New Hope for Head and Neck Cancer: Targeting LZK Disrupts Oncogenic c-MYC and Mutant p53 in HNSCC

Editor’s Summary
Many cancers of the head and neck, referred to as HNSCCs, are driven by the undruggable transcription factors c-MYC or mutant p53. Funk et al. found that these oncogenes can be disrupted in HNSCCs by targeting the kinase LZK, another commonly overexpressed protein encoded by MAP3K13. LZK stabilized c-MYC through kinase-dependent activity, whereas LZK stabilized mutant p53 through a kinase-independent physical interaction.
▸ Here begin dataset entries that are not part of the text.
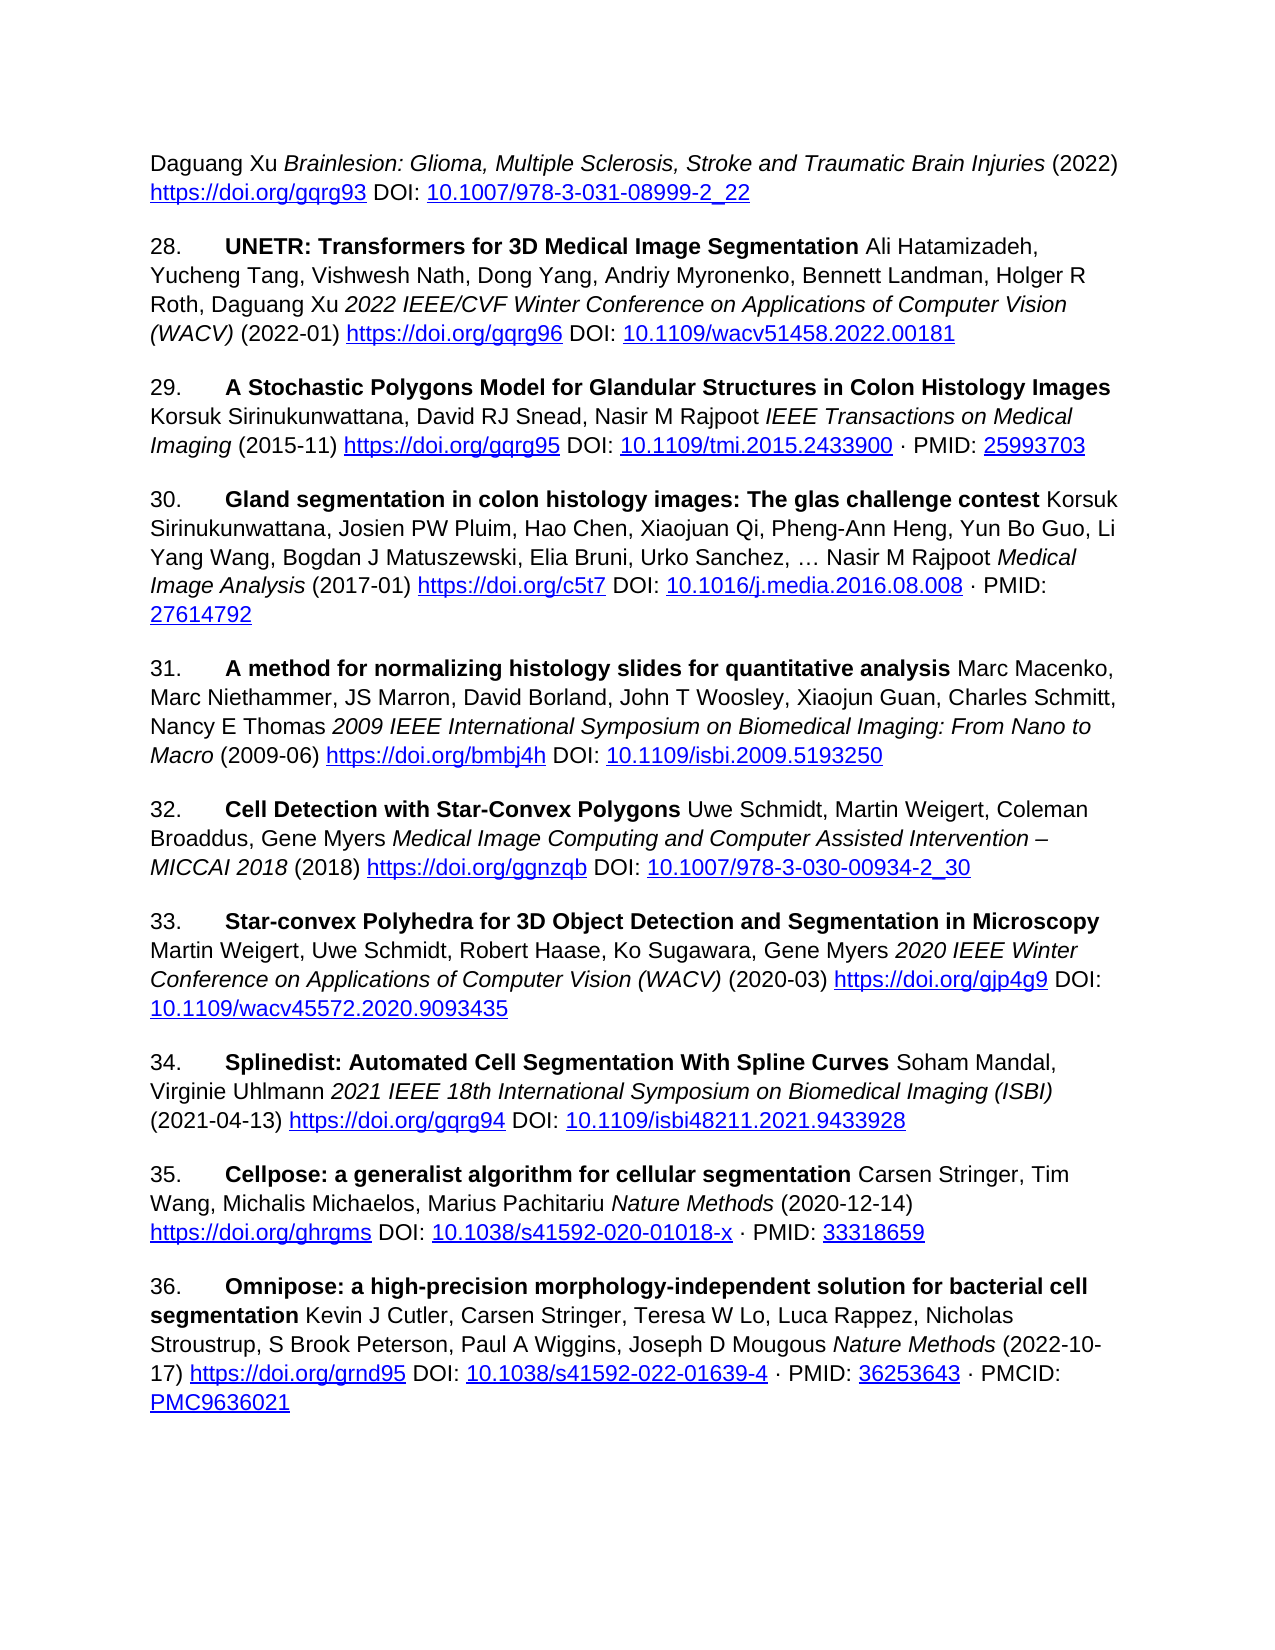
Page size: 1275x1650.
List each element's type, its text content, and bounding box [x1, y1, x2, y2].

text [150, 150, 1125, 205]
text 29. A Stochastic Polygons Model for Glandular Structures in Colon Histology Images Korsuk Sirinukunwattana, David RJ Snead, Nasir M Rajpoot IEEE Transactions on Medical Imaging (2015-11) https://doi.org/gqrg95 DOI: 10.1109/tmi.2015.2433900 · PMID: 25993703 [150, 374, 1125, 458]
text 32. Cell Detection with Star-Convex Polygons Uwe Schmidt, Martin Weigert, Coleman Broaddus, Gene Myers Medical Image Computing and Computer Assisted Intervention – MICCAI 2018 (2018) https://doi.org/ggnzqb DOI: 10.1007/978-3-030-00934-2_30 [150, 796, 1125, 881]
text 28. UNETR: Transformers for 3D Medical Image Segmentation Ali Hatamizadeh, Yucheng Tang, Vishwesh Nath, Dong Yang, Andriy Myronenko, Bennett Landman, Holger R Roth, Daguang Xu 2022 IEEE/CVF Winter Conference on Applications of Computer Vision (WACV) (2022-01) https://doi.org/gqrg96 DOI: 10.1109/wacv51458.2022.00181 [150, 233, 1125, 346]
text 33. Star-convex Polyhedra for 3D Object Detection and Segmentation in Microscopy Martin Weigert, Uwe Schmidt, Robert Haase, Ko Sugawara, Gene Myers 2020 IEEE Winter Conference on Applications of Computer Vision (WACV) (2020-03) https://doi.org/gjp4g9 DOI: 10.1109/wacv45572.2020.9093435 [150, 908, 1125, 1021]
text 30. Gland segmentation in colon histology images: The glas challenge contest Korsuk Sirinukunwattana, Josien PW Pluim, Hao Chen, Xiaojuan Qi, Pheng-Ann Heng, Yun Bo Guo, Li Yang Wang, Bogdan J Matuszewski, Elia Bruni, Urko Sanchez, … Nasir M Rajpoot Medical Image Analysis (2017-01) https://doi.org/c5t7 DOI: 10.1016/j.media.2016.08.008 · PMID: 27614792 [150, 486, 1125, 628]
text 34. Splinedist: Automated Cell Segmentation With Spline Curves Soham Mandal, Virginie Uhlmann 2021 IEEE 18th International Symposium on Biomedical Imaging (ISBI) (2021-04-13) https://doi.org/gqrg94 DOI: 10.1109/isbi48211.2021.9433928 [150, 1049, 1125, 1133]
text 36. Omnipose: a high-precision morphology-independent solution for bacterial cell segmentation Kevin J Cutler, Carsen Stringer, Teresa W Lo, Luca Rappez, Nicholas Stroustrup, S Brook Peterson, Paul A Wiggins, Joseph D Mougous Nature Methods (2022-10-17) https://doi.org/grnd95 DOI: 10.1038/s41592-022-01639-4 · PMID: 36253643 · PMCID: PMC9636021 [150, 1273, 1125, 1415]
text 31. A method for normalizing histology slides for quantitative analysis Marc Macenko, Marc Niethammer, JS Marron, David Borland, John T Woosley, Xiaojun Guan, Charles Schmitt, Nancy E Thomas 2009 IEEE International Symposium on Biomedical Imaging: From Nano to Macro (2009-06) https://doi.org/bmbj4h DOI: 10.1109/isbi.2009.5193250 [150, 655, 1125, 769]
text 35. Cellpose: a generalist algorithm for cellular segmentation Carsen Stringer, Tim Wang, Michalis Michaelos, Marius Pachitariu Nature Methods (2020-12-14) https://doi.org/ghrgms DOI: 10.1038/s41592-020-01018-x · PMID: 33318659 [150, 1161, 1125, 1245]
A PROTAC drug that degraded LZK resulted in the destabilization of both proteins, and a catalytic inhibitor of LZK slowed the growth of MAP3K13-amplified HNSCCs in mice, highlighting LZK as a target for treating HNSCC.

Abstract
The worldwide annual frequency and lethality of head and neck squamous cell carcinoma (HNSCC) is not improving, and thus, new therapeutic approaches are needed. Approximately 70% of HNSCC cases have either amplification or overexpression of MAP3K13, which encodes the kinase LZK. Here, we found that LZK is a therapeutic target in HNSCC and that small-molecule inhibition of its catalytic function decreased the viability of HNSCC cells with amplified MAP3K13. Inhibition of LZK suppressed tumor growth in MAP3K13-amplified xenografts derived from HNSCC patients. LZK stabilized the transcription factor c-MYC through its kinase activity and gain-of-function mutants of p53 in a kinase-independent manner. We designed a proteolysis-targeting chimera (PROTAC) that induced LZK degradation, leading to decreased abundance of both c-MYC and gain-of-function p53, and reduced the viability of HNSCC cells. Our findings demonstrate that LZK-targeted therapeutics, particularly PROTACs, may be effective in treating HNSCCs with MAP3K13 amplification.